This course will provide a rigorous introduction to online/sequential decision-making with applications to various problems in machine learning and beyond, and introduce students to the multi-armed bandit problem and its variants. The emphasis of the course will be on fundamental algorithms and their detailed analysis. This mini-course will prepare students for the subsequent course on reinforcement learning. A list of topics that will be covered includes

  • The stochastic multi-armed bandit problem
  • The ε-greedy algorithm, the UCB algorithm
  • Lower bounds on the regret for bandit problems
  • Thompson Sampling (time-permitting)
  • Online-decision making and the experts problem
  • Non-stochastic multi-armed bandits (time-permitting)


Machine learning is a mathematical discipline and it is necessary to have a good background in linear algebra, calculus, probability and algorithms. You should have taken courses on linear algebra, probability, statistics and multivariate calculus. If you need to brush up on these concepts please refer to the links provided on the resources tab.

Recommended Textbooks

There is no specific textbook recommended for this course. However, having access to at least one the following will be helpful.

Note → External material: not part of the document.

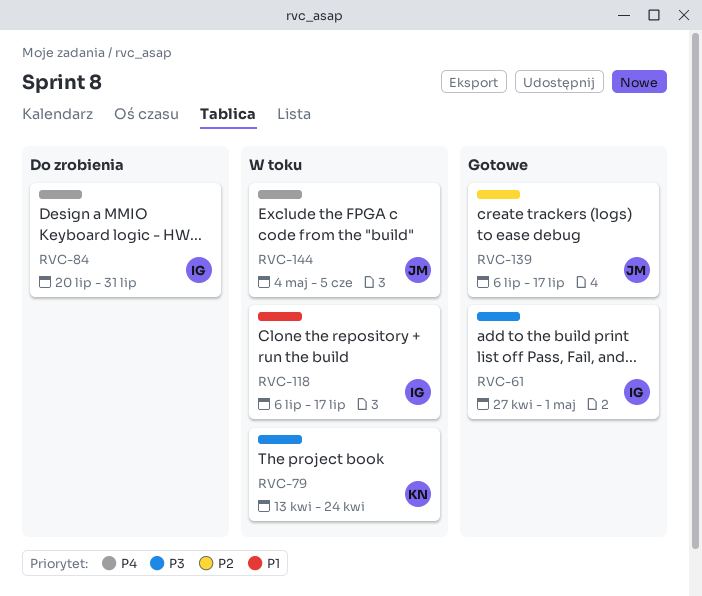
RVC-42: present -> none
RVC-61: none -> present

  • (BC) S. Bubeck and N. Cesa-Bianchi. Regret Analysis of Stochastic and Nonstochastic Multi-armed Bandit Problems. [link]
  • (CL) N. Cesa-Bianchi and G. Lugosi. Prediction, Learning and Games. Cambridge University Press 2006.
  • (LS) T. Lattimore and C. Szepesvári. Bandit Algorithms. [link]
  • (Sli) Alex Slivkins. Introduction to Multi-Armed Bandits. [link]